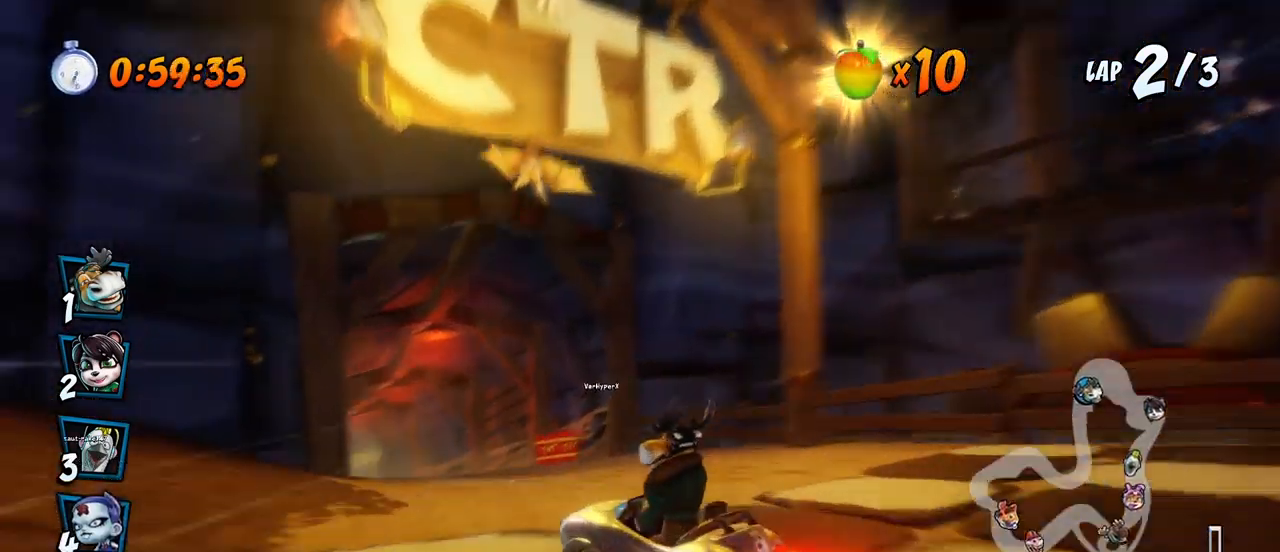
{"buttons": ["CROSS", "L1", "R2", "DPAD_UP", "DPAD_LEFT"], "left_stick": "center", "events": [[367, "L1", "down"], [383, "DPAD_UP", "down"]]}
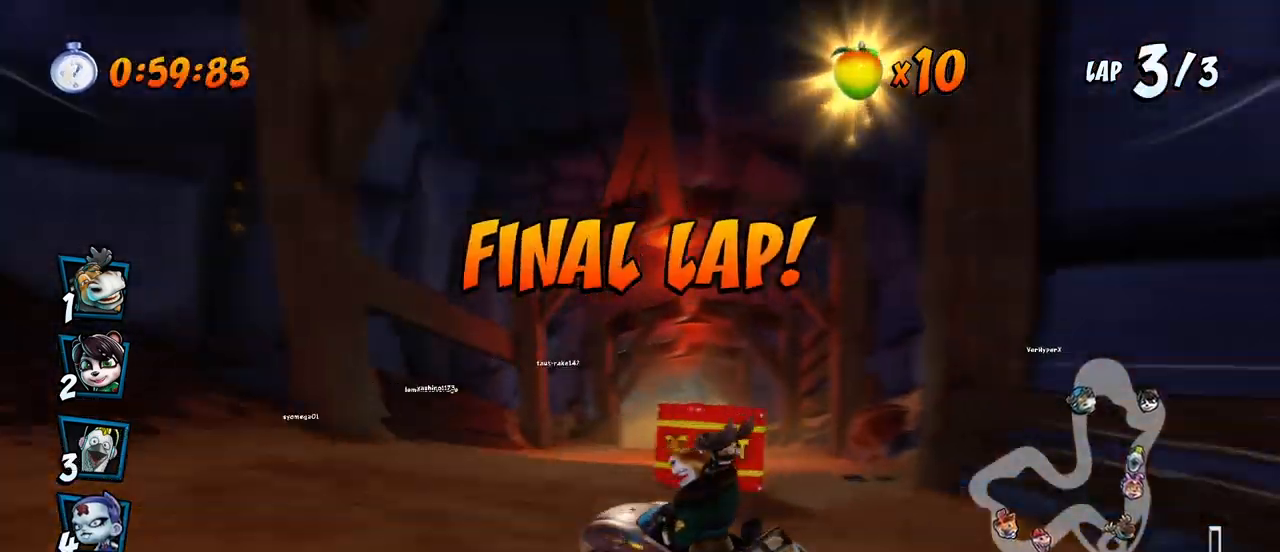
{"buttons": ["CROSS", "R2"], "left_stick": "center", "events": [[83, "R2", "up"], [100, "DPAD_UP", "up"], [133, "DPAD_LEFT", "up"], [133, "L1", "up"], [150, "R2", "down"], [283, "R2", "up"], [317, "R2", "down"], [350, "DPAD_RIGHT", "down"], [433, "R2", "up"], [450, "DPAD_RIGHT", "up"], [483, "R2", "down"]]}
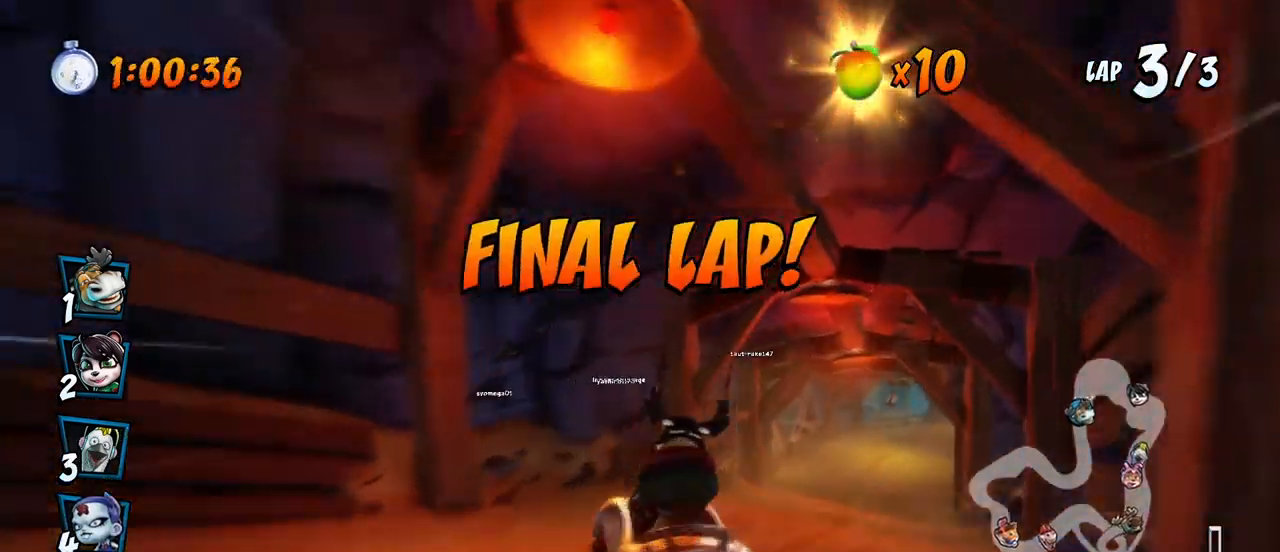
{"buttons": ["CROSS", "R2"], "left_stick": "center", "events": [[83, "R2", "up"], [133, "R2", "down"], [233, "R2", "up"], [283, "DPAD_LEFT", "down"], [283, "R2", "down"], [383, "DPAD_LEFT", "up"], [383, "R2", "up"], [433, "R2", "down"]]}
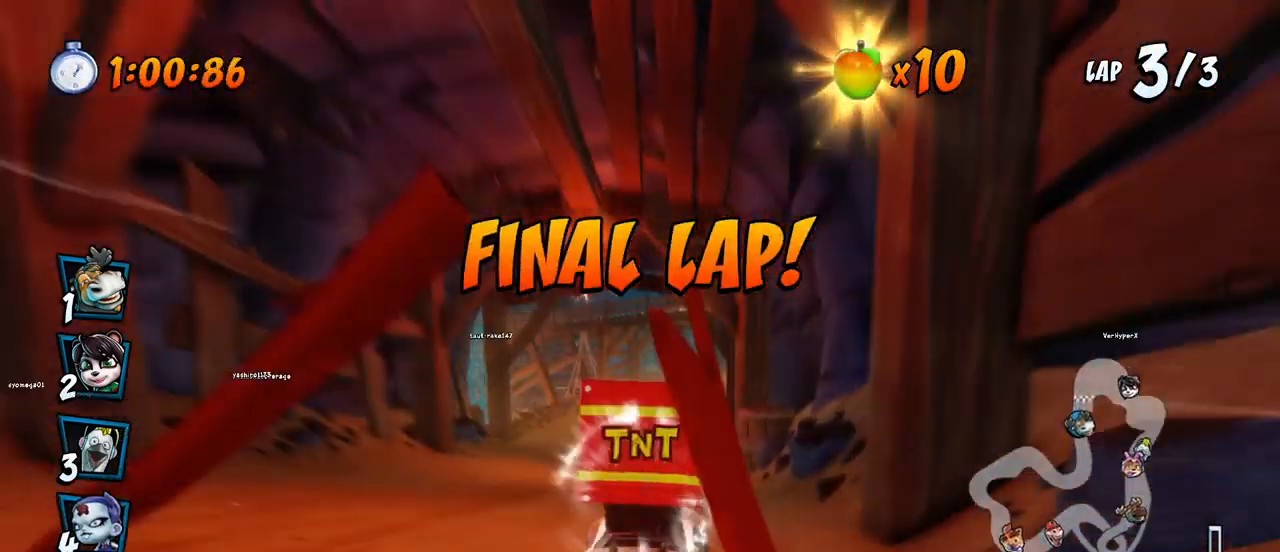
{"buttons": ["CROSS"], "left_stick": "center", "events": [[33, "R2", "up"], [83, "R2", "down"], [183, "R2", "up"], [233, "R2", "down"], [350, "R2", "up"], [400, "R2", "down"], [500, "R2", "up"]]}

INSTRUCTIONS TO FOLLOW: The answer should hold every line of the listing, copied exactly, with no pictures.

RESPONSE:
{"buttons": ["CROSS", "L1", "R2", "DPAD_UP", "DPAD_LEFT"], "left_stick": "center", "events": [[367, "L1", "down"], [383, "DPAD_UP", "down"]]}
{"buttons": ["CROSS", "R2"], "left_stick": "center", "events": [[83, "R2", "up"], [100, "DPAD_UP", "up"], [133, "DPAD_LEFT", "up"], [133, "L1", "up"], [150, "R2", "down"], [283, "R2", "up"], [317, "R2", "down"], [350, "DPAD_RIGHT", "down"], [433, "R2", "up"], [450, "DPAD_RIGHT", "up"], [483, "R2", "down"]]}
{"buttons": ["CROSS", "R2"], "left_stick": "center", "events": [[83, "R2", "up"], [133, "R2", "down"], [233, "R2", "up"], [283, "DPAD_LEFT", "down"], [283, "R2", "down"], [383, "DPAD_LEFT", "up"], [383, "R2", "up"], [433, "R2", "down"]]}
{"buttons": ["CROSS"], "left_stick": "center", "events": [[33, "R2", "up"], [83, "R2", "down"], [183, "R2", "up"], [233, "R2", "down"], [350, "R2", "up"], [400, "R2", "down"], [500, "R2", "up"]]}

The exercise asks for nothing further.